Кого бы из современных израильских писателей вы бы хотели перевести сегодня?
– Мне бы очень хотелось перевести одну из последних книг Меира Шалева. Также меня занимает Цруя Шалев – двоюродная сестра Меира Шалева. Однажды я написал разгромную рецензию на перевод ее романа, но то, что она делает, мне довольно интересно. Знаете, однажды во время работы над переводом книги Давида Гроссмана «Как-то в бар заходит конь» я сказал Озу, что это прекрасная проза, но мне с большим трудом дается ее перевод. И Амос мне объяснил почему – это проза другого поколения! Я тогда на него посмотрел с удивлением: «А мы что же? Уже в древности?» Улыбнувшись, Амос произнес: «Не волнуйся, я сейчас пишу для тебя прозу».
Об этих его словах – «Я сейчас пишу для тебя прозу» – я рассказал его старшей дочери Фане Оз-Зальцбергер, когда на 30 дней со смерти Амоса мы приехали посетить его могилу на кладбище кибуца Хульда. И она мне сказала: «Подожди. Когда мы чуть-чуть успокоимся, то разберем его папки, и я найду эту прозу. Ты ещё будешь переводить Амоса Оза». И если вы спрашиваете, чего я хочу, то вот вам ответ – я хочу переводить Амоса Оза.

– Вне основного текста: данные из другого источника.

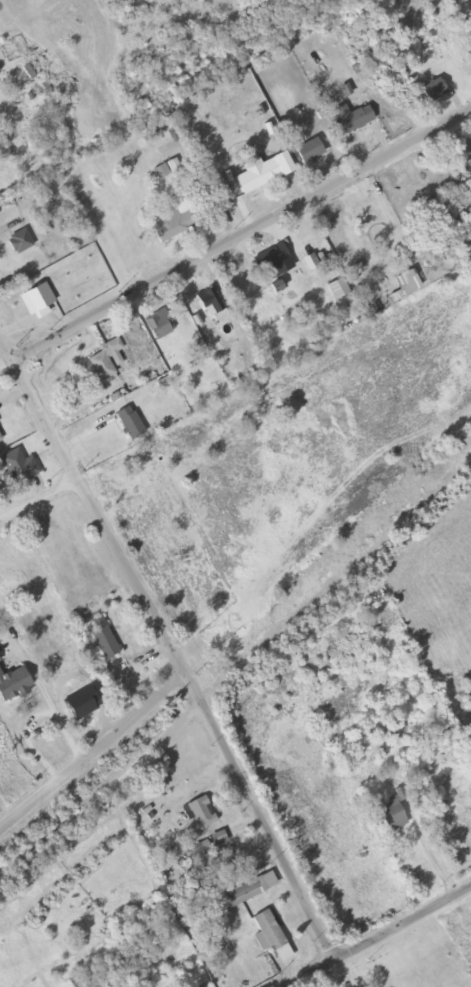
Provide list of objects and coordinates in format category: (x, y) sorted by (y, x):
building: (434, 90)
building: (352, 119)
building: (309, 152)
building: (470, 161)
building: (259, 176)
building: (368, 213)
building: (172, 222)
road: (245, 236)
building: (20, 242)
building: (271, 258)
building: (211, 304)
building: (159, 325)
building: (105, 361)
building: (130, 423)
building: (0, 439)
building: (18, 466)
building: (103, 639)
road: (173, 641)
railway: (235, 664)
building: (13, 684)
building: (395, 729)
road: (96, 752)
building: (199, 813)
building: (392, 816)
building: (239, 892)
building: (268, 930)
road: (379, 937)

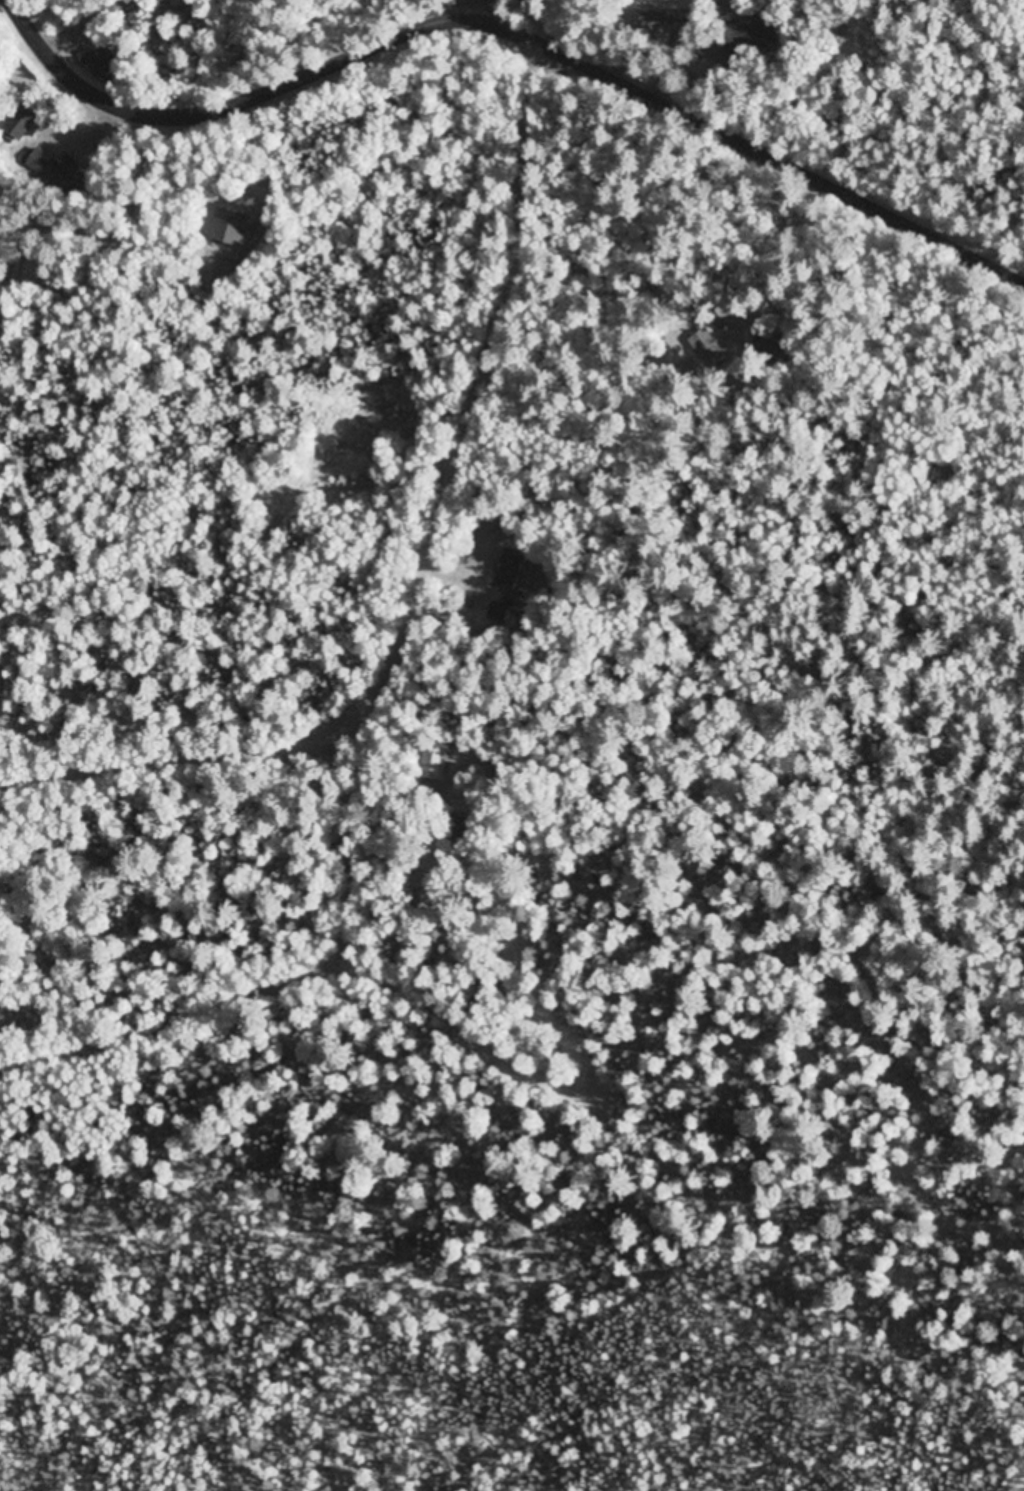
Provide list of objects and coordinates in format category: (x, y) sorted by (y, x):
road: (459, 5)
road: (409, 15)
building: (665, 20)
road: (88, 22)
building: (752, 36)
building: (102, 64)
road: (215, 111)
building: (21, 124)
road: (740, 137)
building: (59, 174)
building: (231, 227)
building: (764, 350)
building: (696, 352)
road: (428, 567)
building: (509, 570)
building: (498, 614)
building: (433, 760)
road: (278, 983)

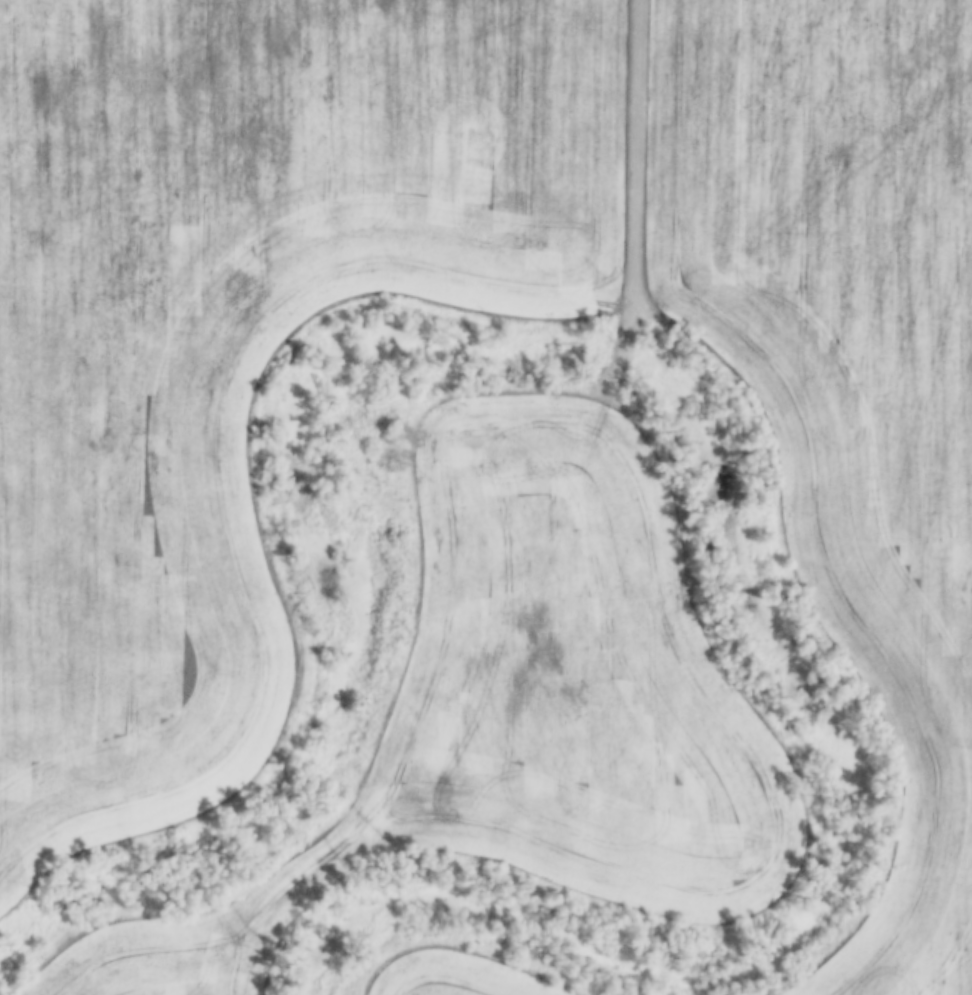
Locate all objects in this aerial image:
crop: (234, 328)
crop: (846, 372)
crop: (520, 711)
crop: (445, 977)

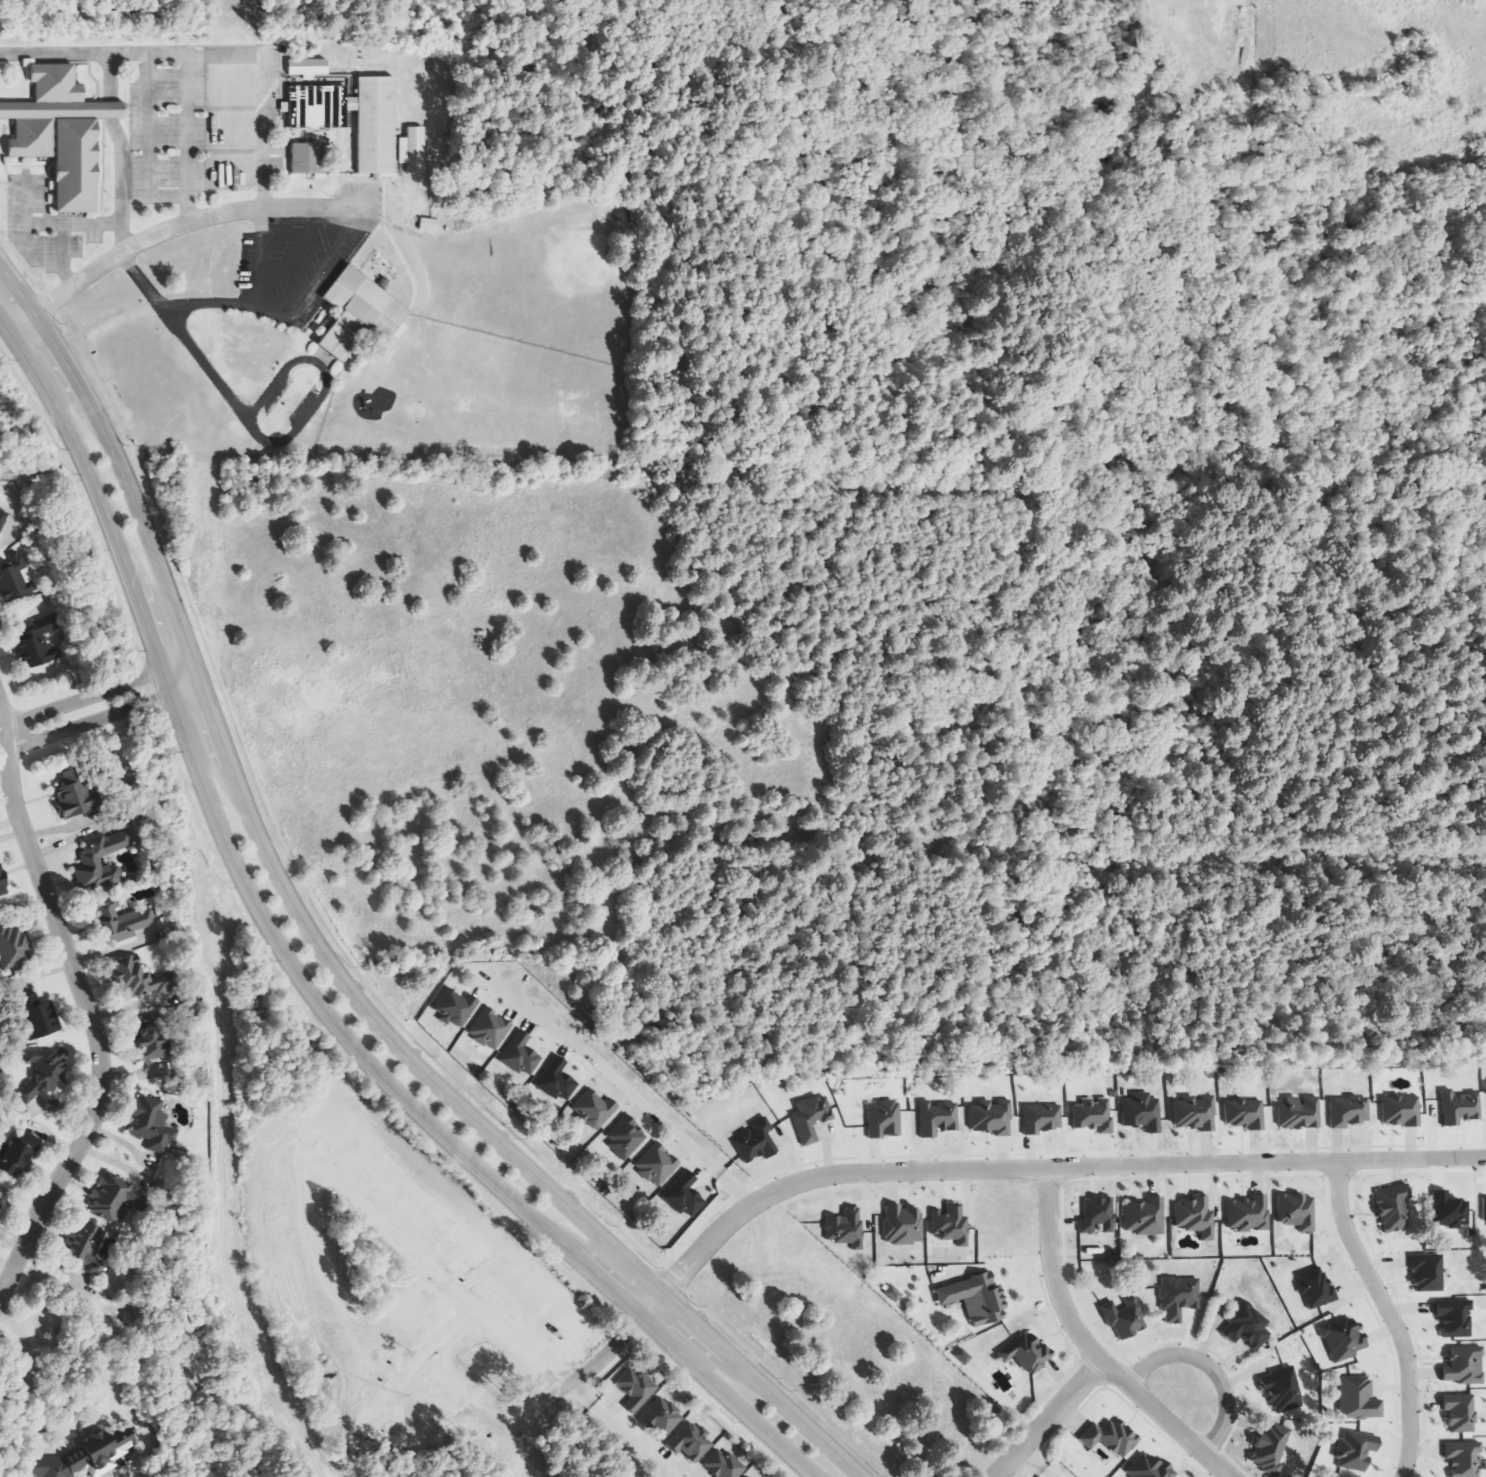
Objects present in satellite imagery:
road: (78, 55)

Например, я еще не перевел его роман «И тоже море» – это феноменальный текст! Когда я его прочел, то пришел к Амосу со словами: «Ты знаешь, что это самая лучшая твоя книга?» Он широко-широко улыбнулся и ответил: «Я тоже так всем говорю!» К сожалению, ее почти никто не знает. Потрясающий роман, доказывающий что Амос – это поэт. Поэт, который пишет прозу. Обычно великим поэтам дается проза, потому что во всякой хорошей прозе есть определенный ритм. У прозы Амоса есть этот внутренний ритм, и я его чувствую. Может быть, поэтому я так к нему привязан.